Dos 27 municípios, em 12 deles houve um aumento feminino nas Câmaras de Vereadores. Principalmente na Amrec, onde isso ocorreu em nove cidades: Balneário Rincão, Criciúma, Forquilhinha, Içara, Lauro Müller, Morro da Fumaça, Nova Veneza, Orleans e Siderópolis. Já na Amesc, houve aumento em Araranguá, Maracajá e São João do Sul.

O número permaneceu o mesmo em Balneário Arroio do Silva, Balneário Gaivota, Meleiro, Passo de Torres, Praia Grande, Santa Rosa do Sul, Sombrio, Timbé do Sul, Treviso e Turvo. Já em Ermo, Jacinto Machado, Morro Grande e Urussanga, houve uma redução no número de mulheres nas Câmaras.

Chama a atenção também que em alguns municípios, nenhuma mulher foi eleita nem em 2016 e nem em 2020. Todos no Extremo Sul: Passo de Torres, Santa Rosa do Sul e Sombrio.

Destaques em Criciúma

Na proporção, as melhores médias estão em Morro da Fumaça, São João do Sul, Siderópolis e Timbé do Sul. Em cada uma das Câmaras, das nove cadeiras, três serão ocupadas por mulheres (33,3%).

Em Criciúma, o número proporcional é menor. As três mulheres eleitas correspondem apenas a aproximadamente 17,5% da bancada. Mas chama a atenção a votação delas. Roseli De Lucca (PSDB) e Giovana Mondardo (PCdoB) conquistaram o maior número de sufrágios entre todos os postulantes.

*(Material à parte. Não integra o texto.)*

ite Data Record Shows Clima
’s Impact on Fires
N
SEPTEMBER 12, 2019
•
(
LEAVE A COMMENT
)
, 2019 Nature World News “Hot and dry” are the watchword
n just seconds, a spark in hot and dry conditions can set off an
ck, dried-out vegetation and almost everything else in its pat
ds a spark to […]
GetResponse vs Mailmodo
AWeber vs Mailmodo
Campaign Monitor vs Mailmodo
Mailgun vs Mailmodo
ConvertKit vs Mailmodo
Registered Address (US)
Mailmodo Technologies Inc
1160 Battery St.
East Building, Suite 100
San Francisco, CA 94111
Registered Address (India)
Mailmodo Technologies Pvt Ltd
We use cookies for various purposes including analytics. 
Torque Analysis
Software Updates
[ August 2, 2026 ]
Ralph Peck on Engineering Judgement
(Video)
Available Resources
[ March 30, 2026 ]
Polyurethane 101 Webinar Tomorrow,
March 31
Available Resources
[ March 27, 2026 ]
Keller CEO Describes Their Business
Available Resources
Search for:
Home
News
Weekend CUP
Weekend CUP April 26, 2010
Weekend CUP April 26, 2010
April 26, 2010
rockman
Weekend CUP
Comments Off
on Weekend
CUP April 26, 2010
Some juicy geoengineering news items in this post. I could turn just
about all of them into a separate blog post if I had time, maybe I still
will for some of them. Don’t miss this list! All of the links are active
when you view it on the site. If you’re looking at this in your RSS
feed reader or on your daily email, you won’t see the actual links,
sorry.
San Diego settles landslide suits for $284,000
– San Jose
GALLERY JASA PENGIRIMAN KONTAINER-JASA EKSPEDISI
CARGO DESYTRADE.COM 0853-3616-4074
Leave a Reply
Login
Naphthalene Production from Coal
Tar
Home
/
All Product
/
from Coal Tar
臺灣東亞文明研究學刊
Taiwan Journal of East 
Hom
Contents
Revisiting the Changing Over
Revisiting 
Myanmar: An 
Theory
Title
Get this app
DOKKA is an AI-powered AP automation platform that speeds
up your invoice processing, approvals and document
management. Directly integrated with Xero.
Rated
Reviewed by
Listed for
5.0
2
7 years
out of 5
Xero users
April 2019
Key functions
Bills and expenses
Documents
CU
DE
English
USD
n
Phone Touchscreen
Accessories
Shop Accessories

Mais votada em Criciúma, Roseli, que havia sido suplente no último pleito, atribui o resultado do domingo ao trabalho desempenhado, principalmente à frente da Secretaria de Educação. “Eu acho que foi resultado de um trabalho feito anteriormente. Não especificamente na campanha. Como secretária, trabalhamos muito. Muitas pessoas me ajudaram, quiseram estar comigo e foi uma parceria muito boa. Tínhamos uma equipe que acreditava na Roseli De Lucca”, conta. “Antes tínhamos duas mulheres [na Câmara]. Agora vamos ter três. Ainda é pouco, mas é um caminhar. Estamos progredindo. E isso mostra que as pessoas estão votando no candidato, independentemente de ser homem ou mulher, acreditam no trabalho e nas propostas”, completa.

Já Giovana se elegeu em sua primeira participação política. Para ela, o momento reforçou a ideia de representatividade. “O momento que a gente está passando e o fato da gente relembrar que em 95 anos de emancipação, tivemos 15 mulheres vereadoras, e durante essa pandemia, levando em consideração a taxa de desemprego das mulheres, levando em consideração as creches fechadas. Acredito que as mulheres tenham entendido que representatividade é um ponto importante. E mulheres comprometidas com políticas públicas.
Ficar entre as mais votadas teve um significado muito forte, mostrando que a possibilidade de ter potencial, a vontade de estar na política e isso já é muita coisa. Incentiva que mais mulheres entrem na política. Entrei não para fazer a política sozinha, mas para puxar outras mulheres”, afirma.